Activity –
Rewrite the data below with "median" changed to "mean" and everything else left as it is. Leave out the pictures.

Data extract –
+++
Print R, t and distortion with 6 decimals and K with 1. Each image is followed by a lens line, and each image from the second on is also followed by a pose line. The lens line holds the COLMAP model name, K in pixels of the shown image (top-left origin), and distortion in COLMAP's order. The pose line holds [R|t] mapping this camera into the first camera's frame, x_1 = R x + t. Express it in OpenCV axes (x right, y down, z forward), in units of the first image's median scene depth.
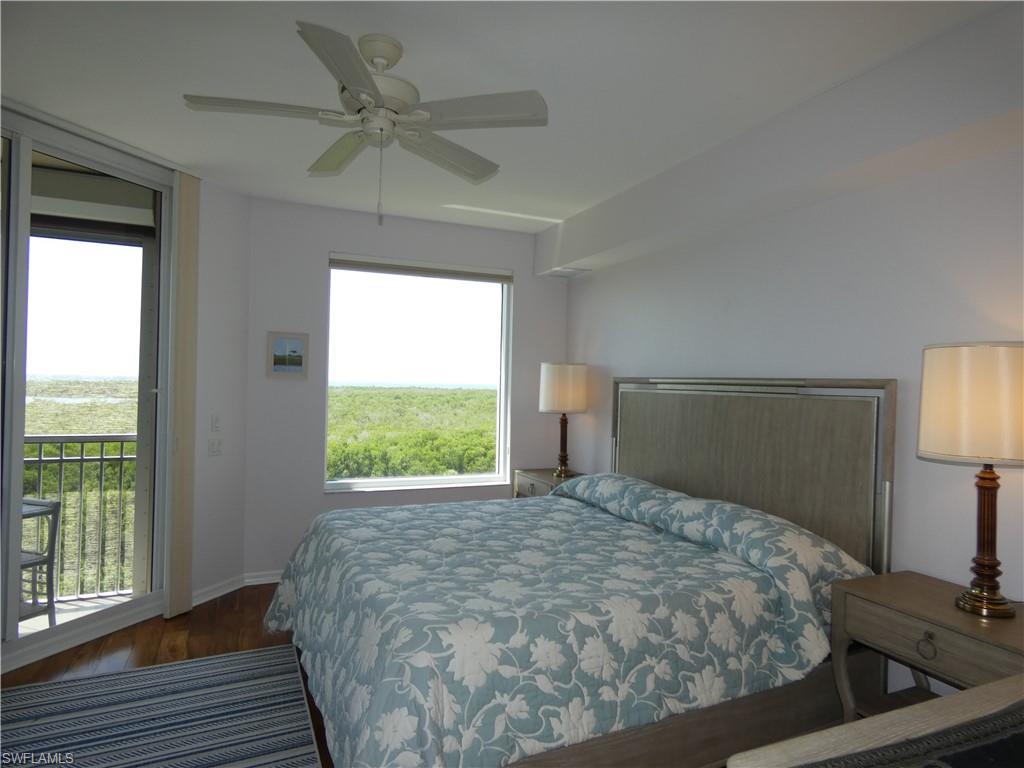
lens RADIAL K [[621.2, 0, 512.0], [0, 621.2, 384.0], [0, 0, 1]] dist [0.004774, 0.000475]
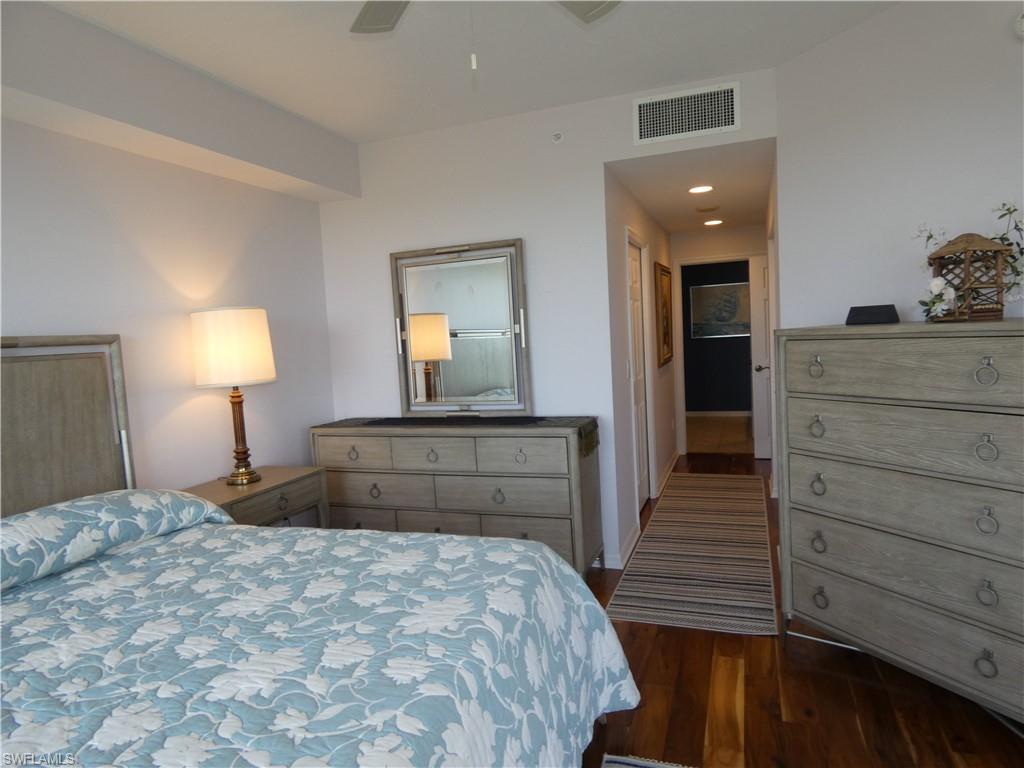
lens RADIAL K [[621.2, 0, 512.0], [0, 621.2, 384.0], [0, 0, 1]] dist [0.004774, 0.000475]
pose [[-0.729459, -0.033583, 0.683200, -0.633568], [0.046604, 0.994033, 0.098622, 0.002292], [-0.682435, 0.103780, -0.723541, 1.331576]]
+++
Answer below –
Print R, t and distortion with 6 decimals and K with 1. Each image is followed by a lens line, and each image from the second on is also followed by a pose line. The lens line holds the COLMAP model name, K in pixels of the shown image (top-left origin), and distortion in COLMAP's order. The pose line holds [R|t] mapping this camera into the first camera's frame, x_1 = R x + t. Express it in OpenCV axes (x right, y down, z forward), in units of the first image's mean scene depth.
lens RADIAL K [[621.2, 0, 512.0], [0, 621.2, 384.0], [0, 0, 1]] dist [0.004774, 0.000475]
lens RADIAL K [[621.2, 0, 512.0], [0, 621.2, 384.0], [0, 0, 1]] dist [0.004774, 0.000475]
pose [[-0.729459, -0.033583, 0.683200, -0.633568], [0.046604, 0.994033, 0.098622, 0.002292], [-0.682435, 0.103780, -0.723541, 1.331576]]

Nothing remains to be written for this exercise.